With this presentation you either fish it with a standard bottom bait or as a Snowman presentation; when and why would you switch between the two?
“I start the year using it as a Snowman presentation, with a bottom bait tipped with a bright pop-up, as I believe a fleck of colour is really essential for catching their eye as they wake up from their lethargic winter state. As the year progresses, I revert back to a straight bottom bait set-up - the hookbait being the same as the boilies I would have been introducing onto the lake throughout the spring. And when the winter arrives I go full circle and add the pop-up back to convert it into a Snowman presentation again.”
What is it about the mechanics of the rig that you like?
“I like it for a number of reasons. It’s a rig that’s been tried and tested for many years, by many good anglers. It’s very simple to tie - there’s nothing complicated about it - but it’s ultra reliable. The small piece of tubing acts as a kicker and turns the hook point into position efficiently and effectively. The weight of the bottom bait also helps with this for great hook holds.”

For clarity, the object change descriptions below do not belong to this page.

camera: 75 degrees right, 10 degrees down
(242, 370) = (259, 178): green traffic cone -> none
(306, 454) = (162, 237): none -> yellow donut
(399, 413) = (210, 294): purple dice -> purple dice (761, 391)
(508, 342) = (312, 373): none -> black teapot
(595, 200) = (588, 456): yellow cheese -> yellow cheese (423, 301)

Can you talk us through the components you use and why?
“With all things in angling, confidence plays a huge part. Location is the key factor in carp fishing; if you can locate them, then you are one step closer to catching them. Next you need to be confident in your bait and terminal items, and this is something I don’t worry about as I have complete faith in both. The RM Tech items I use have accounted for some of the largest carp in the UK and abroad. On a personal note, I used the Beak Point hooks while away in Italy last year and during that session I had 114 takes, landing 109, which I’m sure you’ll agree is a fantastic ratio.”
Are there any little tweaks you make when tying the rig - little things that you think will make a difference?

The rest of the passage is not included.